ASEAN KEY DESTINATIONS
Compromise key to untangle Thai telecom dispute
The government committee tasked with resolving telecommunications contract amendment disputes may be preparing to compromise with private operators rather than seek the full amount of compensation demanded.
Mobile operators have also expressed confidence the state agencies that allowed the concession amendments will take responsibility as well.
Jirawan Boonperm, the permanent secretary for the Information and Communications Technology ministry and chairwoman of the four-member committee, said negotiations could end with operators not having to pay TOT full compensation.
"If they [private mobile operators] come up with a solution acceptable to all parties, a settlement can be made," she said.
The committee, which was decreed by the cabinet on Tuesday, will hold talks with executives of Advanced Info Service, Total Access Communication and True Corporation about solving the problems stemming from past amendments to their contracts.
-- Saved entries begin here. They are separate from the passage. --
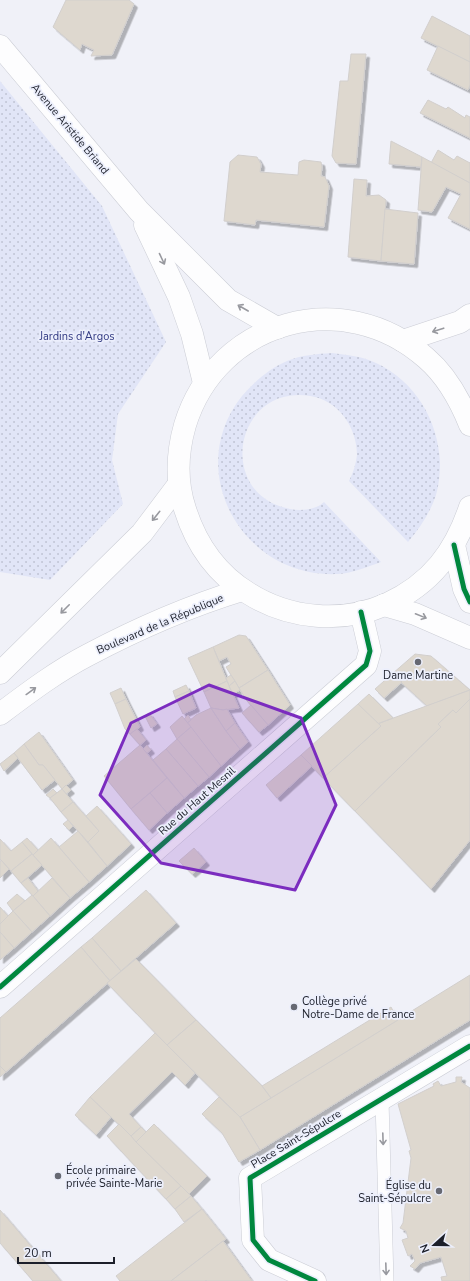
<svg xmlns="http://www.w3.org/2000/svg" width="470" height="1281" font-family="'Nunito Sans',sans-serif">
	<defs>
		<pattern id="park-dots" width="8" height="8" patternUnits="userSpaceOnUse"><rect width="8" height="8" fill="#e1e5f7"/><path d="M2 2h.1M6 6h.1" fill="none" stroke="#c0c4d4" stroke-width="1.8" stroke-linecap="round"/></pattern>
		<filter id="shadow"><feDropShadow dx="3.5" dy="3.5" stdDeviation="0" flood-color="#0004"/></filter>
	</defs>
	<rect width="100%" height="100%" fill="#f0f1f8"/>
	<g fill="url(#park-dots)">
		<polygon points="0,81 102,206 166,342 118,414 112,460 123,504 50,580 0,572"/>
		<path d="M 332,353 C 347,355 362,356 376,363 C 415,381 438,420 440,462 C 440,473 439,485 436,495 C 430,513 420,528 408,542 L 349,481 C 353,473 356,464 357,455 C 357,427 338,400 310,396 C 234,384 215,495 290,509 C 301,511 316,510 324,502 L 381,562 C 367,567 353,573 338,574 C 243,579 182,471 242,396 C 255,381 269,369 287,361 C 302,355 316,354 332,353 Z"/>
	</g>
	<g fill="#ded8cf" stroke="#d2cfcd" filter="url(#shadow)">
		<polygon points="66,0 129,0 134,4 112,55 91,56 94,50 82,44 80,50 53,27"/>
		<polygon points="432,16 470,36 470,62 421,38"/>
		<polygon points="438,46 470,62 470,85 468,90 427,70"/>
		<polygon points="351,54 366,54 356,164 336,163 332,156 340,81 348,81"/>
		<polygon points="428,100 446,109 448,107 465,118 466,115 470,117 470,138 420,113"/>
		<polygon points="391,141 422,157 421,167 389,164"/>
		<polygon points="438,150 454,160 457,156 470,163 470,162 470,183 431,163"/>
		<polygon points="238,155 257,157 261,164 260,172 298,175 299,162 304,160 321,162 322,167 321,176 325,177 329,186 324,227 256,220 255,225 224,221 230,162"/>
		<polygon points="422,157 470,183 470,229 448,218 461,194 446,187 432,212 418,210"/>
		<polygon points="354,179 367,180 366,196 379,195 386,200 381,261 348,257"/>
		<polygon points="385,209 418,213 414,264 381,261"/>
		<polygon points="239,635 246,636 268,670 239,688 226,667 231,664 227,657 219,661 213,647"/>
		<polygon points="213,647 227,681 204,692 188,658"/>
		<polygon points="415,654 431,656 470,690 427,706 392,674"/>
		<polygon points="268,670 290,705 268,725 247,701 239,688"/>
		<polygon points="392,674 402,682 384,698 375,689"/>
		<polygon points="231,675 235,681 229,686 226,678"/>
		<polygon points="227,681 239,708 223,710 211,708 204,692"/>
		<polygon points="235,681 240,690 233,694 229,686"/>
		<polygon points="186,685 189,691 175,697 173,691"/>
		<polygon points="121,688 126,699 115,704 110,693"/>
		<polygon points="470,690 470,699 456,713 453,710 438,724 441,727 355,811 323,778 381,726 377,724"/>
		<polygon points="189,691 196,708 183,714 175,697"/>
		<polygon points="369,694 393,718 377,724 358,704"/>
		<polygon points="126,699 140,727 130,734 125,729 115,704"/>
		<polygon points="470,699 470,840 431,889 355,811 441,727 438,724 453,710 456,713"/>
		<polygon points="358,704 381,726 323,778 301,755"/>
		<polygon points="251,705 268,725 259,732 242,713"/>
		<polygon points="211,708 226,731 240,749 221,766 187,723 196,715"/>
		<polygon points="211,708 223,710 227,709 235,723 226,731"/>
		<polygon points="149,713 157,724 151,728 145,716"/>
		<polygon points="188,715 191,720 187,723 184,719"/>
		<polygon points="182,716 191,727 177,739 170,727"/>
		<polygon points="235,723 248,742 240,749 226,731"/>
		<polygon points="191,727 221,766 209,777 177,739"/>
		<polygon points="137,729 146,740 140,745 130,734"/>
		<polygon points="39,732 73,780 62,789 43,765 39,765 24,744"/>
		<polygon points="177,739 209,777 198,786 166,749"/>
		<polygon points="24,744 39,765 43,765 55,780 42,790 14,753"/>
		<polygon points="140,745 167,778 131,809 104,776"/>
		<polygon points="147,745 151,750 147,753 143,749"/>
		<polygon points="166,749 198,786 184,798 153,760"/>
		<polygon points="14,753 18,758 4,771 0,764"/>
		<polygon points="301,755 312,766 277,798 266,785"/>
		<polygon points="167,778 184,798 167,813 150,793"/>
		<polygon points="66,785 71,790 66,794 62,789"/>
		<polygon points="53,789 57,793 50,798 46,795"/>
		<polygon points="62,789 73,802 61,812 50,798"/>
		<polygon points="150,793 167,813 149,830 131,809"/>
		<polygon points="73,802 99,831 88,842 61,812"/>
		<polygon points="97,806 131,844 107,866 88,842 99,831 86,816"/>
		<polygon points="68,820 73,826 69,830 63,824"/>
		<polygon points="78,831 107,866 89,882 59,847"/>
		<polygon points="27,838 38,850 33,855 22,842"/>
		<polygon points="51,838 89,882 70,898 33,855"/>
		<polygon points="0,839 11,851 22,842 32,854 11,871 0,859"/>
		<polygon points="194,848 206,862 192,874 179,861"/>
		<polygon points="32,854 42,865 21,883 11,871"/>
		<polygon points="1,860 9,869 0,878 0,862"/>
		<polygon points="28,878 38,891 33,896 21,883"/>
		<polygon points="52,878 70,898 50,916 33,896"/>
		<polygon points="146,890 176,923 121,971 92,938"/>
		<polygon points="17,894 25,901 13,911 7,903"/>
		<polygon points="32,895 50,916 32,932 13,911"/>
		<polygon points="0,907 8,916 0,924"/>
		<polygon points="13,911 32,932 14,948 0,932 0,924"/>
		<polygon points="0,932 14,948 0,960"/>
		<polygon points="92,938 121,971 110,981 81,947"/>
		<polygon points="81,947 110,981 6,1072 0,1066 0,1018"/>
		<polygon points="136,959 196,1020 167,1045 107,983"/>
		<polygon points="470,975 470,1020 260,1150 240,1117"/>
		<polygon points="391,1007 398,1020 271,1098 262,1086"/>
		<polygon points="196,1020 262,1086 271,1098 240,1117 167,1045"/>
		<polygon points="155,1033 195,1073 185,1085 172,1072 129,1114 141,1127 131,1136 90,1097"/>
		<polygon points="0,1066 6,1072 0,1077"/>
		<polygon points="456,1077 462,1077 461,1082 470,1088 470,1281 442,1281 441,1277 447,1276 441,1257 420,1263 415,1269 410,1266 415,1261 412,1254 408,1256 402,1240 408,1238 406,1231 400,1228 403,1223 411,1158 409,1151 411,1150 398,1104 434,1086 433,1084 438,1081 441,1086 456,1082"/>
		<polygon points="90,1097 111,1117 96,1135 75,1115"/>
		<polygon points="219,1097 240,1117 260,1150 239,1162 222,1133 202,1114"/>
		<polygon points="119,1124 181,1186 166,1199 107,1136"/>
		<polygon points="154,1124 207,1176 189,1194 136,1142"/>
		<polygon points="141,1127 146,1132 136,1142 131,1136"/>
		<polygon points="181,1186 191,1196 175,1209 166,1199"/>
		<polygon points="191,1196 202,1209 184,1222 175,1209"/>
		<polygon points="202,1209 226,1239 223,1241 171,1281 120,1281 116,1276"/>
		<polygon points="0,1210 61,1281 33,1281 0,1243"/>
		<polygon points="223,1241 252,1281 207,1281 206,1280 205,1281 171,1281"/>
	</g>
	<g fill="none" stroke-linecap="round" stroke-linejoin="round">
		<g stroke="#cbcdd5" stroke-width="14">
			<polyline id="service" points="382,1100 387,1281"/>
		</g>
		<g stroke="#cbcdd5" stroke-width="23">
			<g id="minor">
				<polyline points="0,987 366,665 370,651 361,612"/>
				<polyline points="315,1281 269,1260 253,1240 250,1178 470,1046"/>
			</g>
		</g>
		<g stroke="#cbcdd5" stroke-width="23">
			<g id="tertiary">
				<polyline points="454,545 464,589 470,602"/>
				<polyline points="384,605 415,614 470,638"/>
			</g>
		</g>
		<g stroke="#cbcdd5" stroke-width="23">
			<g id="secondary">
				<polyline points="0,46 139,211 228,300 277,328"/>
				<polyline points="145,225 179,297 192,334 204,383"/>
			</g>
		</g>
		<g stroke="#cbcdd5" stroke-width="23">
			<g id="primary">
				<polyline points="403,341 460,322 470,315"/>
				<path d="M 470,425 C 460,400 447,376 426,358 C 344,285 217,320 185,425 C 177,453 176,482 185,509 C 196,544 217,574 248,593 C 289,619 342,624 387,604 C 431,584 455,552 470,507"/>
				<polyline points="0,673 142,533 179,484"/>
				<path d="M 0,714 C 28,693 57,671 88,655 C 137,629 190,606 242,590"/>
			</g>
		</g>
		<use href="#service" stroke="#fdfdfe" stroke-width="13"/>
		<use href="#minor" stroke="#fdfdfe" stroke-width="22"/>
		<use href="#tertiary" stroke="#fdfdfe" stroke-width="22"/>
		<use href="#secondary" stroke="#fdfdfe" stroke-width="22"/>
		<use href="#primary" stroke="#fdfdfe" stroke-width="22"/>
		<g stroke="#eceffc" stroke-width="8">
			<g id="cycleway">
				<polyline points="454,545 464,589 470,602"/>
				<polyline points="0,987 366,665 370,651 361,612"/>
				<polyline points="315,1281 269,1260 253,1240 250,1178 470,1046"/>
			</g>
		</g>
		<use href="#cycleway" stroke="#00873e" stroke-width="5"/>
	</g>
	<defs><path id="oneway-shaft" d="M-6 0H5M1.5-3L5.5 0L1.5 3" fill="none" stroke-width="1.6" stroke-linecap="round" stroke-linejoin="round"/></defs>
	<g stroke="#98999f">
		<use href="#oneway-shaft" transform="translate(162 259) rotate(65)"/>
		<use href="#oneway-shaft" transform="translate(243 308) rotate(-150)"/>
		<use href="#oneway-shaft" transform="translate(438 330) rotate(162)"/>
		<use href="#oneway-shaft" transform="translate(156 516) rotate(129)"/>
		<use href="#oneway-shaft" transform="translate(65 609) rotate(135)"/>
		<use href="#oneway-shaft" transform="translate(421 616) rotate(22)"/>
		<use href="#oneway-shaft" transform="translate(31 691) rotate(-36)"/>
		<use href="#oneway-shaft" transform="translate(383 1139) rotate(88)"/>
		<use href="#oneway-shaft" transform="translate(386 1269) rotate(88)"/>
	</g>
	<path fill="#7b2cbf" fill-opacity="0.2" stroke="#7b2cbf" stroke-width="3" stroke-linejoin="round" d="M 209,685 L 301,718 L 336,805 L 295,890 L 161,863 L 100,795 L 131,723 Z"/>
	<g fill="#666872" stroke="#eceffc" stroke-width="1.5">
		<circle cx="418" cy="662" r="4"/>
		<circle cx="294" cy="1007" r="4"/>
		<circle cx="58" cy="1176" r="4"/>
		<circle cx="439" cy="1191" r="4"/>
	</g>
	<g text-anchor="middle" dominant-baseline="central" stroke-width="3.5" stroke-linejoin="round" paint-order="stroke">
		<g font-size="11" fill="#1c1f2a" stroke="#eceffc">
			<text transform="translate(70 129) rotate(50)">Avenue Aristide Briand</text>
			<text transform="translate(160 624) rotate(-23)">Boulevard de la République</text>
			<text transform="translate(197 801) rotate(-41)">Rue du Haut Mesnil</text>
			<text transform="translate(296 1139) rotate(-31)">Place Saint-Sépulcre</text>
		</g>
		<g font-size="11" fill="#323a82" stroke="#eceffc">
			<text x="77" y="336">Jardins d'Argos</text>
		</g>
		<g font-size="11" fill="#1c1f2a" stroke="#eceffc" text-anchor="start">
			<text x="418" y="675" text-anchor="middle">Dame Martine</text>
			<text x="302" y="1001">Collège privé<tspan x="302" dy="13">Notre-Dame de France</tspan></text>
			<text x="66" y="1170">École primaire<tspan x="66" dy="13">privée Sainte-Marie</tspan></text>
			<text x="431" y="1185" text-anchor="end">Église du<tspan x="431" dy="13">Saint-Sépulcre</tspan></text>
		</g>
	</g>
	<g transform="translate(434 1245) rotate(249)" stroke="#eceffc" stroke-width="3" paint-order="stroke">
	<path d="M0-3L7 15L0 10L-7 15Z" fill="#1c1f2a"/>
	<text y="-6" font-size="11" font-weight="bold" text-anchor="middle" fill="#1c1f2a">N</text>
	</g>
	<path d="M18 1257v6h96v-6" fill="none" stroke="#1c1f2a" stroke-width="2"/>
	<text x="24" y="1257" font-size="12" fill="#1c1f2a" stroke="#eceffc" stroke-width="3" paint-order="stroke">20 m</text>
</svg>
However, a source at one mobile company said arbitration would likely be required to help settle the dispute unless the government has the authority unilaterally to rule the amendments void. A final decision on the negotiations will be made by the cabinet.
One executive said that even if the committee could scrutinise all of the details in the amended contracts within the 15-day limit set by cabinet, whether the dispute can be settled by that deadline is uncertain.
Also, government demands that concession holders return to the original terms will only lead to other problems, as the current terms have been used for years and already affected the companies' business, policy and investment plans.
"The private companies' stance is the contract amendments were not done by them, but rather state agencies. So if the government wants someone to take responsibility for this, it should be whoever allowed the amendments to be made in the first place," said the executive.
Suphachai Chearavanont, the chief executive of True Corporation, expressed concern about TOT's request for a telecom excise tax payment of 1.4 billion baht from his company for fixed-line business. Under the amendments, operators' revenue sharing with the state could be considered excise tax.
The other issue is TOT's request for 35 billion baht in compensation for access charge fees from True Move. Its concession is owned by CAT Telecom, who failed to pay access charge to TOT.